В отличие от Ионии здесь намечаются иные формы духовной жизни, философия складывается не как опытное природоведение, а как религиозно-нравственное умозрение, метафизика. К физическому миру как таковому, т. е. безотносительному к ценностным устремлениям человека, здесь более или менее равнодушны; во всяком случае он не вызывает экспериментально-познавательного воодушевления, отношение к природе не принимает самодовлеющей формы исследовательского культа. Мировоззренческая перспектива здесь принципиально иная: исходным мотивом духовных интересов становится человек в его космических истоках и предназначениях; систематическое воззрение на мир формируется с четко выраженной антропологической направленностью. Мысль на греческом Западе уже с самых первых шагов сопротивляется – стихийно или сознательно – сквозной, всеобъемлющей натурализации (попытка элеатов логически парализовать доверие к чувственно воспринимаемой природе). В космосе она ищет начал, не сводимых к физической реальности и не выводимых из нее. Если здесь и учат о развитии мира, то это не столько космогония, сколько теогония (Геосид); если рассуждают о сущности мира, то это непременно учение о сверхчувственном бытии (число пифагорейцев, единое элеатов).

Естественно, что мы должны здесь ожидать иного отношения философии к мифу. И в самом деле, на греческом Западе Логос преодолевает Миф не так, как это делает ионийская натурфилософия; мифология и религия не подвергаются последовательной художественно-рационалистической секуляризации. В лице орфиков и пифагорейцев мифология находит своих заступников (точнее сказать, реформаторов), которые истолковывают ее в нравственно-воспитательном духе. По словам неоплатоника Ямвлиха, италийские философы, т. е. пифагорейцы, «использовали писания Гомера и Гесиода для исправления душ» (3, 282), так что мифология на греческом Западе не обмирщается, а, наоборот, сакрализуется, превращается в мистерию. В том же русле формируется здесь и естественнонаучное знание. В качестве эмпирически самостоятельного взгляда на мир, независимого от нравственно-умозрительных установок, оно здесь не существует. Наука в Великой Греции утверждается не на собственных (логико-эмпирических), а на ценностных основаниях; она ищет не господства над природой, а внутреннего совершенства, самого человека. Так, в древнейшем пифагореизме точное знание, и прежде всего математика и астрономия (а также тесно связанная с ними музыка), не имеет ни собственных мотивов, ни собственных целей.

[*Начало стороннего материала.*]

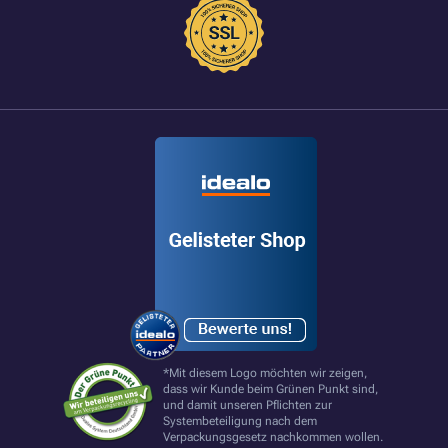
*Mit diesem Logo möchten wir zeigen,
dass wir Kunde beim Grünen Punkt sind,
und damit unseren Pflichten zur
Systembeteiligung nach dem
Verpackungsgesetz nachkommen wollen.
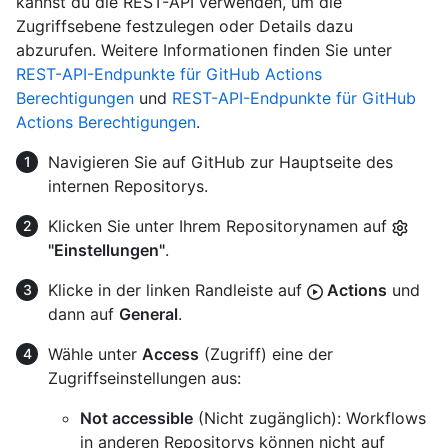
kannst du die REST-API verwenden, um die
Zugriffsebene festzulegen oder Details dazu
abzurufen. Weitere Informationen finden Sie unter
REST-API-Endpunkte für GitHub Actions
Berechtigungen
und
REST-API-Endpunkte für GitHub
Actions Berechtigungen
.
Navigieren Sie auf GitHub zur Hauptseite des
internen Repositorys.
Klicken Sie unter Ihrem Repositorynamen auf
"Einstellungen"
.
Klicke in der linken Randleiste auf
Actions
und
dann auf
General
.
Wähle unter
Access
(Zugriff) eine der
Zugriffseinstellungen aus:
Not accessible
(Nicht zugänglich): Workflows
in anderen Repositorys können nicht auf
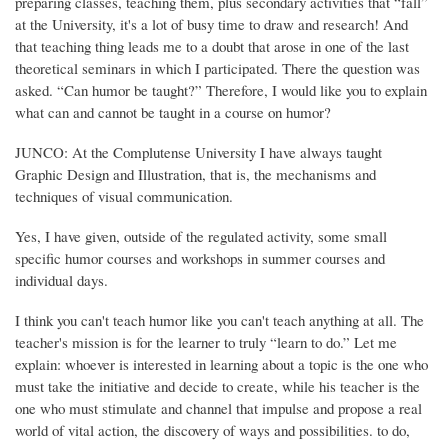
preparing classes, teaching them, plus secondary activities that “fall”
at the University, it's a lot of busy time to draw and research! And
that teaching thing leads me to a doubt that arose in one of the last
theoretical seminars in which I participated. There the question was
asked. “Can humor be taught?” Therefore, I would like you to explain
what can and cannot be taught in a course on humor?
JUNCO: At the Complutense University I have always taught
Graphic Design and Illustration, that is, the mechanisms and
techniques of visual communication.
Yes, I have given, outside of the regulated activity, some small
specific humor courses and workshops in summer courses and
individual days.
I think you can't teach humor like you can't teach anything at all. The
teacher's mission is for the learner to truly “learn to do.” Let me
explain: whoever is interested in learning about a topic is the one who
must take the initiative and decide to create, while his teacher is the
one who must stimulate and channel that impulse and propose a real
world of vital action, the discovery of ways and possibilities. to do,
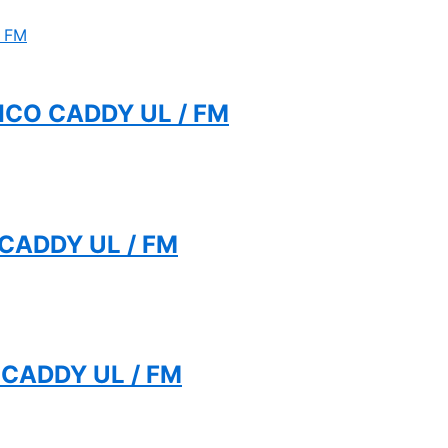
RICO CADDY UL / FM
 CADDY UL / FM
 CADDY UL / FM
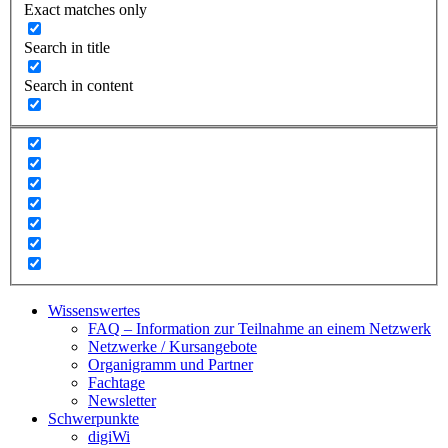
Exact matches only
Search in title
Search in content
Wissenswertes
FAQ – Information zur Teilnahme an einem Netzwerk
Netzwerke / Kursangebote
Organigramm und Partner
Fachtage
Newsletter
Schwerpunkte
digiWi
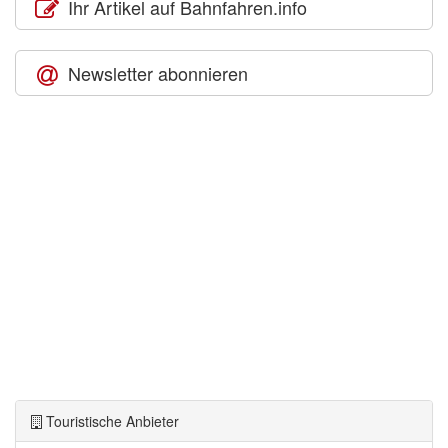
Ihr Artikel auf Bahnfahren.info
Newsletter abonnieren
Touristische Anbieter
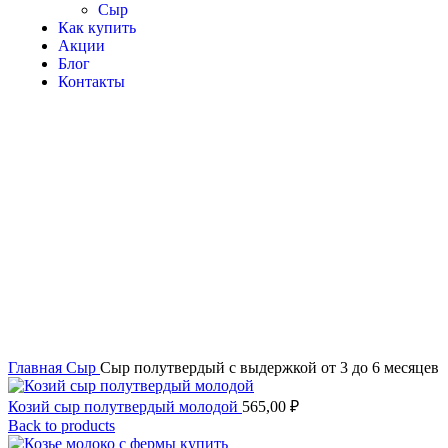
Сыр
Как купить
Акции
Блог
Контакты
Click to enlarge
Главная
Сыр
Сыр полутвердый с выдержкой от 3 до 6 месяцев
Козий сыр полутвердый молодой
565,00
₽
Back to products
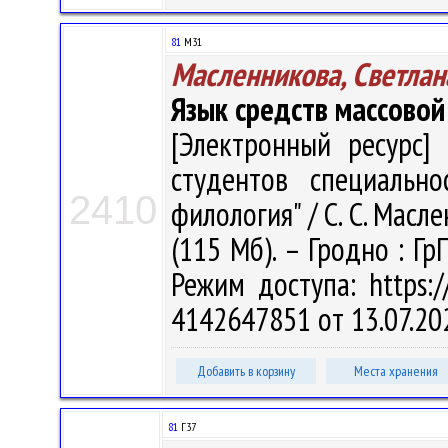
81
М31
Масленникова, Светлан
Язык средств массово
[Электронный ресурс] 
студентов специально
2410
филология" / С. С. Масле
(115 Мб). – Гродно : Гр
Режим доступа: https://
4142647851 от 13.07.20
Добавить в корзину
Места хранения
81
Г37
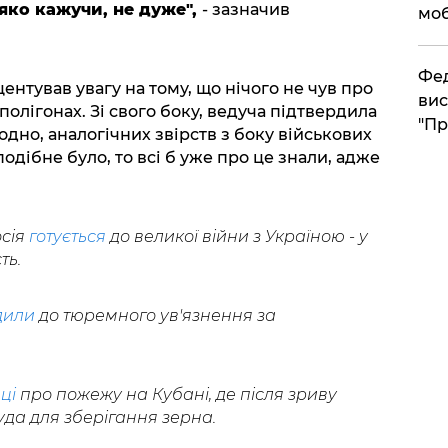
яко кажучи, не дуже",
- зазначив
моб
​Фе
ентував увагу на тому, що нічого не чув про
вис
 полігонах. Зі свого боку, ведуча підтвердила
"Пр
одно, аналогічних звірств з боку військових
одібне було, то всі б уже про це знали, адже
сія
готується
до великої війни з Україною - у
ть.
дили
до тюремного ув'язнення за
ці
про пожежу на Кубані, де після зриву
уда для зберігання зерна.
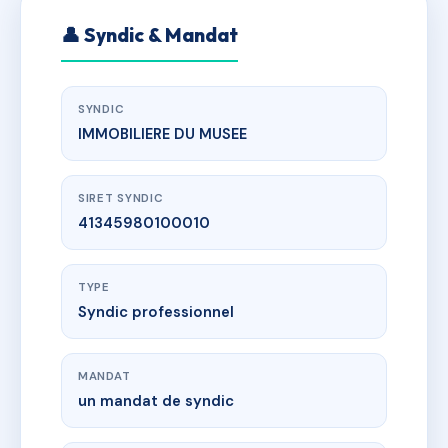
👤 Syndic & Mandat
SYNDIC
IMMOBILIERE DU MUSEE
SIRET SYNDIC
41345980100010
TYPE
Syndic professionnel
MANDAT
un mandat de syndic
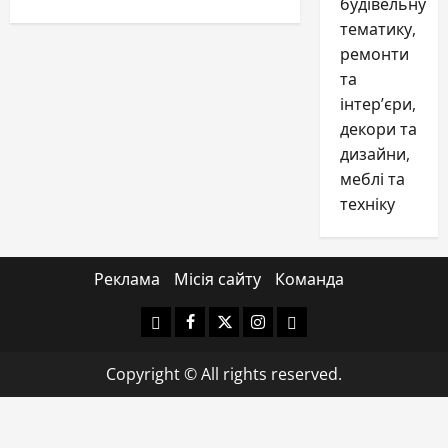
будівельну
тематику,
ремонти
та
інтер’єри,
декори та
дизайни,
меблі та
техніку
Реклама
Місія сайту
Команда
Yelp
Facebook
Twitter
Instagram
Email
Copyright © All rights reserved.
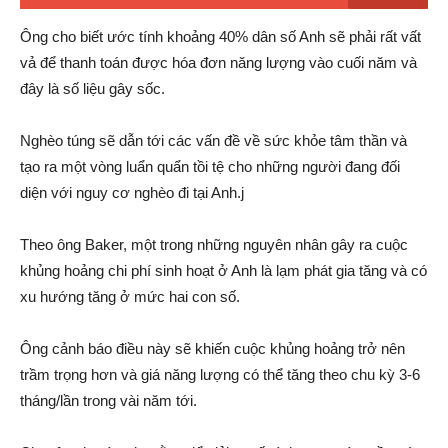
Ông cho biết ước tính khoảng 40% dân số Anh sẽ phải rất vất
vả để thanh toán được hóa đơn năng lượng vào cuối năm và
đây là số liệu gây sốc.
Nghèo túng sẽ dẫn tới các vấn đề về sức khỏe tâm thần và
tạo ra một vòng luẩn quẩn tồi tệ cho những người đang đối
diện với nguy cơ nghèo đi tại Anh.j
Theo ông Baker, một trong những nguyên nhân gây ra cuộc
khủng hoảng chi phí sinh hoạt ở Anh là lạm phát gia tăng và có
xu hướng tăng ở mức hai con số.
Ông cảnh báo điều này sẽ khiến cuộc khủng hoảng trở nên
trầm trọng hơn và giá năng lượng có thể tăng theo chu kỳ 3-6
tháng/lần trong vài năm tới.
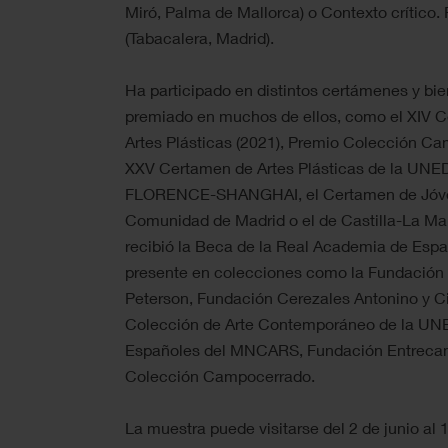
Miró, Palma de Mallorca) o Contexto crítico. 
(Tabacalera, Madrid).
Ha participado en distintos certámenes y bie
premiado en muchos de ellos, como el XIV 
Artes Plásticas (2021), Premio Colección C
XXV Certamen de Artes Plásticas de la UN
FLORENCE-SHANGHAI, el Certamen de Jóve
Comunidad de Madrid o el de Castilla-La Man
recibió la Beca de la Real Academia de Esp
presente en colecciones como la Fundación
Peterson, Fundación Cerezales Antonino y Ci
Colección de Arte Contemporáneo de la UNE
Españoles del MNCARS, Fundación Entrecan
Colección Campocerrado.
La muestra puede visitarse del 2 de junio al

Оно скорее напоминает прикладную педагогику. Числа и числовые соотношения для пифагорейцев – более чем арифметические величины, в них они видят и проявление божественного разума, и образцы для человеческого поведения, и незапятнанную красоту; поэтому наука для них одновременно и теологична, и антропологична, и эстетична. Добавим, что зависимость естествознания от нравственно-религиозных задач в мировоззрении пифагорейцев есть лишь особый случай всеобщей зависимости частных наук от умозрительных спекуляций, которая без труда просматривается «у греков классических времен…» (1, 20, 20).